The Cyberjaya City Centre MRT station is a mass rapid transit (MRT) station. It is one of two train stations that serve the town of Cyberjaya, the other being . It is part of the MRT Putrajaya Line.

Under the station naming rights programme, the station was previously known as Cyberjaya City Centre-Limkokwing after the nearby Limkokwing University of Creative Technology.

== Location ==
Despite its name, the station is not located in Cyberjaya's central business district, but rather on its eastern boundary. This station is located near the Limkokwing University of Creative Technology, though access to the university is not possible via walking. Feeder buses, e-hailing or taxi are required to access the rest of Cyberjaya.
════════════════
■ **Work to complete**
a - How would you render this sentence from the passage on Cyberjaya City Centre MRT station in Spanish: "Despite its name, the station is not located in Cyberjaya's central business district, but rather on its eastern boundary."
b - Can you print the passage on Cyberjaya City Centre MRT station from "Under the station" to "of Creative Technology." without any changes?
c - In the passage on Cyberjaya City Centre MRT station, what name did the station previously carry under the naming rights programme?
════════════════
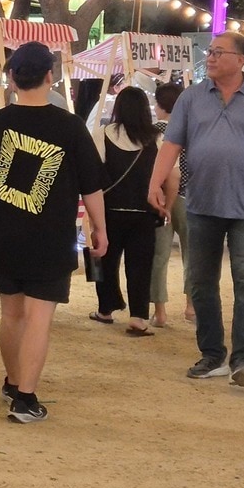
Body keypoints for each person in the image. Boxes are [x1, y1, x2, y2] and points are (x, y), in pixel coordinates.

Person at [0, 42, 107, 424]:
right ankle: (25, 398)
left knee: (11, 315)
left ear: (10, 78)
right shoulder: (71, 126)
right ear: (50, 76)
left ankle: (13, 381)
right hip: (52, 235)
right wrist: (100, 230)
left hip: (4, 234)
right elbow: (92, 186)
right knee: (39, 317)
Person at [149, 31, 244, 387]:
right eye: (209, 52)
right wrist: (154, 183)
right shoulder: (191, 98)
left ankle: (243, 359)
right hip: (201, 203)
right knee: (201, 282)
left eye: (218, 52)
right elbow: (172, 145)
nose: (209, 58)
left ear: (241, 60)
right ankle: (212, 355)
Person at [89, 87, 170, 336]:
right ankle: (138, 317)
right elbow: (169, 174)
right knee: (140, 265)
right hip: (144, 213)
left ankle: (106, 308)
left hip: (109, 210)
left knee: (101, 260)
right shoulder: (156, 139)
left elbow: (93, 175)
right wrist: (165, 206)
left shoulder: (103, 134)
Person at [149, 81, 189, 327]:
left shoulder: (151, 132)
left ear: (157, 104)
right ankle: (191, 307)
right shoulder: (190, 130)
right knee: (193, 254)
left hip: (159, 198)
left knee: (159, 255)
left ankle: (160, 311)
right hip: (189, 196)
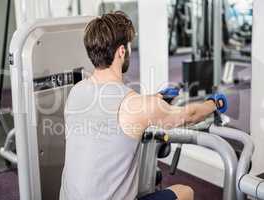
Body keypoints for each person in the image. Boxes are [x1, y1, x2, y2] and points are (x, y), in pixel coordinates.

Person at [60, 11, 226, 200]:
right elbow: (191, 115)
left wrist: (153, 99)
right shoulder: (135, 106)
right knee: (185, 192)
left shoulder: (76, 92)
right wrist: (214, 103)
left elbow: (111, 108)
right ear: (122, 51)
════════════════
■ **Answers to each task**
a - A pesar de su nombre, la estación no está ubicada en el distrito central de negocios de Cyberjaya, sino en su límite oriental.

b -
Under the station naming rights programme, the station was previously known as Cyberjaya City Centre-Limkokwing after the nearby Limkokwing University of Creative Technology.

c - Cyberjaya City Centre-Limkokwing